§ **Instructions to follow**: Images do not belong in the copy. Retype all the entries below exactly.

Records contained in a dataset
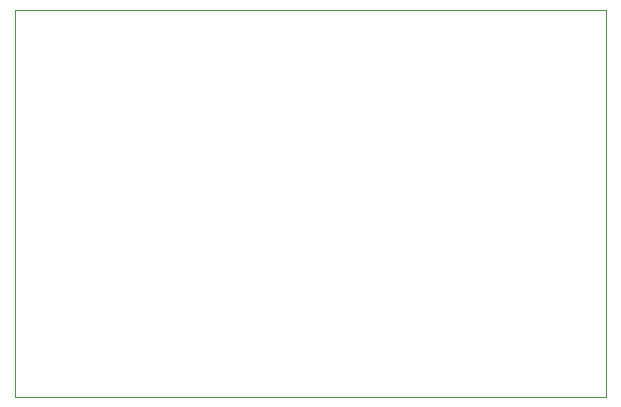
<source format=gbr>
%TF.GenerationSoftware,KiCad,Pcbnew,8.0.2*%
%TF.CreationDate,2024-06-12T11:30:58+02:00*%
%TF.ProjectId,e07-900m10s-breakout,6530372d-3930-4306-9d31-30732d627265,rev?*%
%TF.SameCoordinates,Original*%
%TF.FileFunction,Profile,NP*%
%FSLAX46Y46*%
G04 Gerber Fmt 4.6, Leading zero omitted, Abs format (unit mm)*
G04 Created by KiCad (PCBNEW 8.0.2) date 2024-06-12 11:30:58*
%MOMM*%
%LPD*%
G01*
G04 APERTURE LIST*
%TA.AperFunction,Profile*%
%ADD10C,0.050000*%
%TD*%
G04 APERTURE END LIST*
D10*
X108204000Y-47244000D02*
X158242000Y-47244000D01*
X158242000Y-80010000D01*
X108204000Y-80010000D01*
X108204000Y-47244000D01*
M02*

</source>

§ **Exercise response**:
<source format=gbr>
%TF.GenerationSoftware,KiCad,Pcbnew,8.0.2*%
%TF.CreationDate,2024-06-12T11:30:58+02:00*%
%TF.ProjectId,e07-900m10s-breakout,6530372d-3930-4306-9d31-30732d627265,rev?*%
%TF.SameCoordinates,Original*%
%TF.FileFunction,Profile,NP*%
%FSLAX46Y46*%
G04 Gerber Fmt 4.6, Leading zero omitted, Abs format (unit mm)*
G04 Created by KiCad (PCBNEW 8.0.2) date 2024-06-12 11:30:58*
%MOMM*%
%LPD*%
G01*
G04 APERTURE LIST*
%TA.AperFunction,Profile*%
%ADD10C,0.050000*%
%TD*%
G04 APERTURE END LIST*
D10*
X108204000Y-47244000D02*
X158242000Y-47244000D01*
X158242000Y-80010000D01*
X108204000Y-80010000D01*
X108204000Y-47244000D01*
M02*

</source>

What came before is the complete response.